APOS n’est pas un album comme les autres. Minutieusement réalisé, il n’en demeure pas moins un objet musical aux contours flous. Moins académique que Southernunderground, mais plus maîtrisé, A piece of strange semble avoir été conçu entre une réelle volonté de conquérir un nouveau public et la tentation de perdre l’auditeur dans ses méandres instrumentaux et visuels, jusqu’au mystère de la pochette – « C’est vraiment impossible à expliquer, c’est simplement quelque chose qui doit être ressenti en passant par la musique » nous confiait Kno il y a quelques mois. L’impeccable performance des invités – Immortal Technique introspectif, Tonedeff contemplatif – et l’écriture minutieuse des refrains font d’APOS une grande réussite rapologique, mais sa forme surprenante – entre petits tubes et méditation instrumentale – le transforme aussi en une œuvre flottante et déroutante.

Entité mouvante, Cunninlynguists est aujourd’hui composé de Deacon, Kno et Natti, du groupe Kynfolk. Mr SOS est reparti en solo, Kno ne rappe presque plus (un couplet sur l’album), mais prend une toute autre ampleur derrière les machines. Il était auparavant un beatmaker imprévisible, il est aujourd’hui un producteur complet, à la fois songwriter, chef d’orchestre et directeur artistique. En écoutant ses créations, on savoure ce mélange d’influences quasi-parfait entre black music et peau claire. Côté hip-hop, ses références naviguent entre la côte est (sampling dominant, rythmiques sèches) et le sud des États-Unis pour la rondeur des lignes de basse et l’esprit live des productions. Soutenu par quatre instrumentistes – clavier, batterie, basse, guitare – Kno compense son silence par des compositions décoiffantes (deux mots : ‘Beautiful girl’), et s’offre plusieurs espaces instrumentaux impressionnants, comme la conclusion inattendue du mitigé premier titre, ‘Since when’. Son sens de la mélodie et la subtilité de ses choix font de A piece of strange un petit bijou de production. Les samples vocaux, trop souvent utilisés jusqu’à plus soif, sont ici disséminés judicieusement, et donnent toute sa justification au titre de l’album. Les voix – fragiles, lointaines, légères – et les phrases choisies (« Late at night, the bad don’t seem so wrong« ) apportent aux compositions et aux thèmes traités une profondeur et une émotion parfois bouleversantes. Un exemple ? Cette phrase interrompue – « Old fashioned people, they never know why… » – qui intervient à mesure régulière entre basse et piano dans le titre du même nom. Un régal.

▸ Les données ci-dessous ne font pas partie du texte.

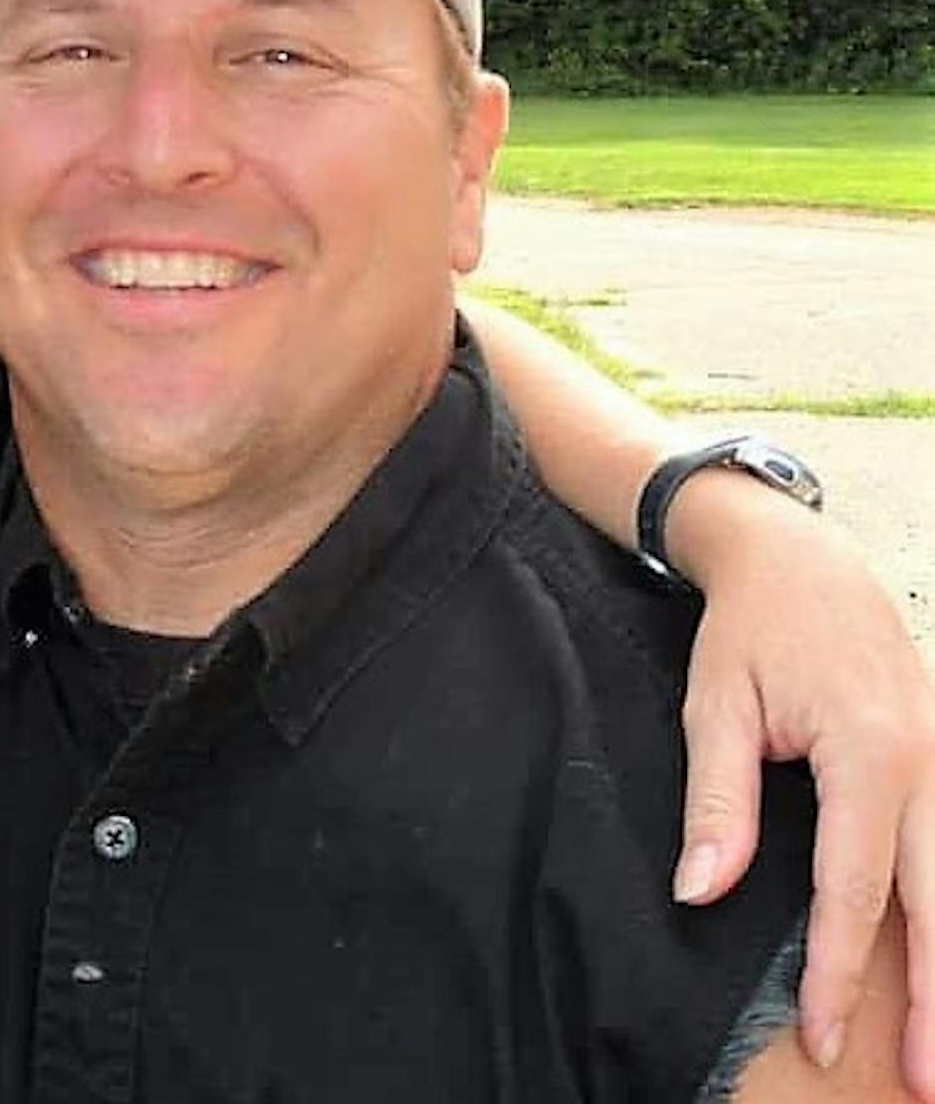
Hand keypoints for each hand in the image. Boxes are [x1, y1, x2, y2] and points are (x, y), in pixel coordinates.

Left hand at [670, 470, 934, 1097]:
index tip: (826, 1036)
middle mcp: (927, 762)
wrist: (800, 559)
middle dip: (932, 997)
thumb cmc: (750, 630)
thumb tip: (701, 891)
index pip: (854, 888)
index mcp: (869, 752)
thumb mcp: (716, 707)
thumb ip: (718, 802)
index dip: (839, 970)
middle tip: (926, 1078)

Hier, On a aimé Southernunderground pour la qualité de sa production, la sympathie qui se dégageait du groupe, et ces petites mélodies hors-modes qui venaient vous cueillir sans crier gare (ha, ‘Appreciation’). Aujourd’hui, on succombe à A piece of strange pour les mêmes raisons, sauf que cette fois-ci, l’ensemble paraît plus robuste, plus musical, plus abouti, comme si Deacon et Kno réussissaient enfin à créer la musique dont ils avaient toujours rêvé. Finalement, le sens de l’album se trouve peut-être dans les yeux et la main tendue de cette naïade sur la pochette. Le message ? Courir la rejoindre pour savourer chacune des trouvailles de ce disque doux et triste, fignolé dans ses moindres recoins. A (master) piece of strange.